October 31, 2019 - Updated on November 1, 2019

New law takes Internet censorship in Russia to a new level

Crédit: RosKomSvoboda

Extreme Internet censorship is becoming legal in Russia – even if many technical questions are left unanswered. A law coming into force on 1 November enables the authorities to disconnect Russia’s Internet users from the global network. Reporters Without Borders (RSF) condemns this law as a dangerous step towards comprehensive control and monitoring of digital communications.  

"This law is an attempt to take Internet censorship in Russia to a new level", said Christian Mihr, executive director of RSF Germany. "It proves that the Russian leadership is ready to bring the entire network infrastructure under political control in order to cut off the digital information flow whenever needed. Even if the new regulations may not be fully enforceable, they show how extensively Internet freedom is threatened in Russia."

President Vladimir Putin signed the "Law on the Sovereign Internet" on 1 May. Its official purpose is to ensure the smooth functioning of the Russian network independently of the global Internet in the event of a crisis or external attack. To this end, the law creates the conditions for the Russian authorities to isolate Russia from parts of the Internet.
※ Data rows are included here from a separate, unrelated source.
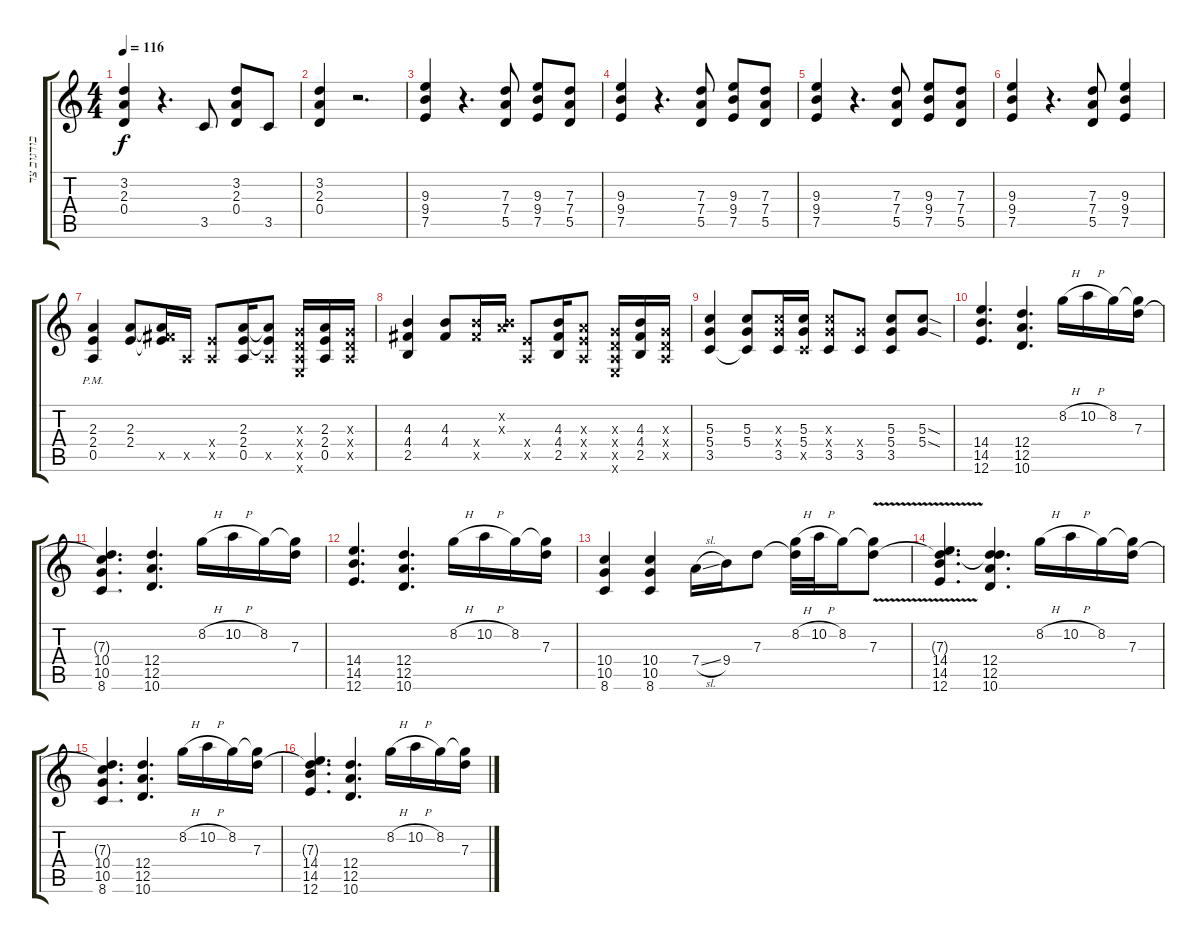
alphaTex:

\track ("בודגוב צד שמאל" "בודגוב צד ") {instrument distortionguitar}
\staff {score tabs}
\tuning (E4 B3 G3 D3 A2 E2) {hide}
\ts (4 4)
\tempo 116
\clef g2
\ks c
(3.2 2.3 0.4).4{dy f} r.4{d} 3.5.8 (3.2 2.3 0.4).8 3.5.8 |
(3.2 2.3 0.4).4 r.2{d} |
(9.3 9.4 7.5).4 r.4{d} (7.3 7.4 5.5).8 (9.3 9.4 7.5).8 (7.3 7.4 5.5).8 |
(9.3 9.4 7.5).4 r.4{d} (7.3 7.4 5.5).8 (9.3 9.4 7.5).8 (7.3 7.4 5.5).8 |
(9.3 9.4 7.5).4 r.4{d} (7.3 7.4 5.5).8 (9.3 9.4 7.5).8 (7.3 7.4 5.5).8 |
(9.3 9.4 7.5).4 r.4{d} (7.3 7.4 5.5).8 (9.3 9.4 7.5).4 |
(2.3 2.4 0.5{pm}).4 (2.3 2.4).8 (2.3{t} 2.4{t} 9.5{x}).16 0.5{x}.16 (2.4{x} 0.5{x}).8 (2.3 2.4 0.5).16 (2.3{t} 2.4{t} 0.5{x}).8 (0.3{x} 0.4{x} 0.5{x} 0.6{x}).16 (2.3 2.4 0.5).16 (0.3{x} 0.4{x} 0.5{x}).16 |
(4.3 4.4 2.5).4 (4.3 4.4).8 (9.4{x} 9.5{x}).16 (0.2{x} 2.3{x}).16 (2.4{x} 0.5{x}).8 (4.3 4.4 2.5).16 (2.3{x} 2.4{x} 0.5{x}).8 (0.3{x} 0.4{x} 0.5{x} 0.6{x}).16 (4.3 4.4 2.5).16 (0.3{x} 0.4{x} 0.5{x}).16 |
(5.3 5.4 3.5).4 (5.3 5.4 3.5{t}).8 (5.3{x} 5.4{x} 3.5).16 (5.3 5.4 3.5{x}).16 (5.3{x} 5.4{x} 3.5).8 (5.4{x} 3.5).8 (5.3 5.4 3.5).8 (5.3{sod} 5.4{sod}).8 |
(14.4 14.5 12.6).4{d volume 10 balance 7 instrument distortionguitar} (12.4 12.5 10.6).4{d} 8.2{h}.16 10.2{h}.16 8.2.16 (8.2{t} 7.3).16 |
(7.3{t} 10.4 10.5 8.6).4{d} (12.4 12.5 10.6).4{d} 8.2{h}.16 10.2{h}.16 8.2.16 (8.2{t} 7.3).16 |
(14.4 14.5 12.6).4{d} (12.4 12.5 10.6).4{d} 8.2{h}.16 10.2{h}.16 8.2.16 (8.2{t} 7.3).16 |
(10.4 10.5 8.6).4 (10.4 10.5 8.6).4 7.4{sl}.16{volume 11 instrument distortionguitar} 9.4.16 7.3.8 (8.2{h} 7.3{t}).32 10.2{h}.32 8.2.16 (8.2{t} 7.3{v}).8 |
(7.3{t} 14.4 14.5 12.6).4{d} (7.3{t} 12.4 12.5 10.6).4{d volume 11 instrument distortionguitar} 8.2{h}.16 10.2{h}.16 8.2.16 (8.2{t} 7.3).16 |
(7.3{t} 10.4 10.5 8.6).4{d} (12.4 12.5 10.6).4{d} 8.2{h}.16 10.2{h}.16 8.2.16 (8.2{t} 7.3).16 |
(7.3{t} 14.4 14.5 12.6).4{d} (12.4 12.5 10.6).4{d} 8.2{h}.16 10.2{h}.16 8.2.16 (8.2{t} 7.3).16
In the future, the authorities could potentially shut down access throughout Russia to certain Internet providers, for example, or to all international data traffic or even to data traffic within Russia.

One of the most important consequences of the law is that it centralizes the control and filtering of data traffic: In future, it will no longer be the Internet providers who will be responsible for this, but the intelligence services and media supervisory authorities. In this way, the government hopes to be able to block prohibited content and platforms more effectively than before.

Providers need to install devices that allow supervisory access

Specifically, the law requires Internet providers to route Russian data traffic only through nodes approved by the Roskomnadzor media authority that do not allow connections to unauthorized Internet providers. All Russian providers and other service providers must install technology that allows Roskomnadzor to block data traffic if necessary.

However, most Internet service providers do not yet have this technology. According to the news portal RBC, it will initially be tested in the Urals administrative region by the end of the year. Since late October, the "big four" telecommunications companies – Rostelecom, MTS, Megafon and Vimpelcom – as well as several smaller providers have been installing the required devices and testing them at intervals. The tests initially only concern fixed-network connections and exclude mobile Internet.

Roskomnadzor is to monitor data traffic for threats to Russia's Internet access and closely control cross-border data traffic. The law leaves many technical questions unanswered. It makes it clear, however, that the government can give instructions to Internet providers directly and without judicial control and that the public is not informed about what content is being blocked or for what reasons.

According to the text of the law, these measures are to be applied in the event of an undefined "security threat". It is entirely up to the government to decide what is considered a threat and how to respond to it.

In addition, the law provides for the creation of an independent Russian Domain Name System (DNS) – a sort of Internet  address book that determines the IP address to which a user is directed when entering an address. From January 2021 onwards, Internet providers will be obliged to use this national DNS. This would enable the state to manipulate requests from Russian Internet users at will, to let them run into a void, or direct them to fake websites.

Law violates human rights standards

With these very broad, vaguely defined powers for very far-reaching, non-transparent and unmonitored government interference, the law violates the standards on freedom of expression and protection of privacy that derive from Russia's European and international human rights obligations. It threatens freedom of expression and freedom of the media on the Internet as well as online anonymity, and creates new possibilities for monitoring the Internet.

It is unclear whether the plans can be implemented technically at all. Providers fear massive Internet traffic disruptions and the Court of Audit has criticized the project’s enormous costs. The Russian business association warned that Russia could not easily be separated from the most important foreign servers through which large parts of the business transactions of Russian corporations pass.

Russia is ranked 149th out of 180 countries in RSF's 2019 World Press Freedom Index.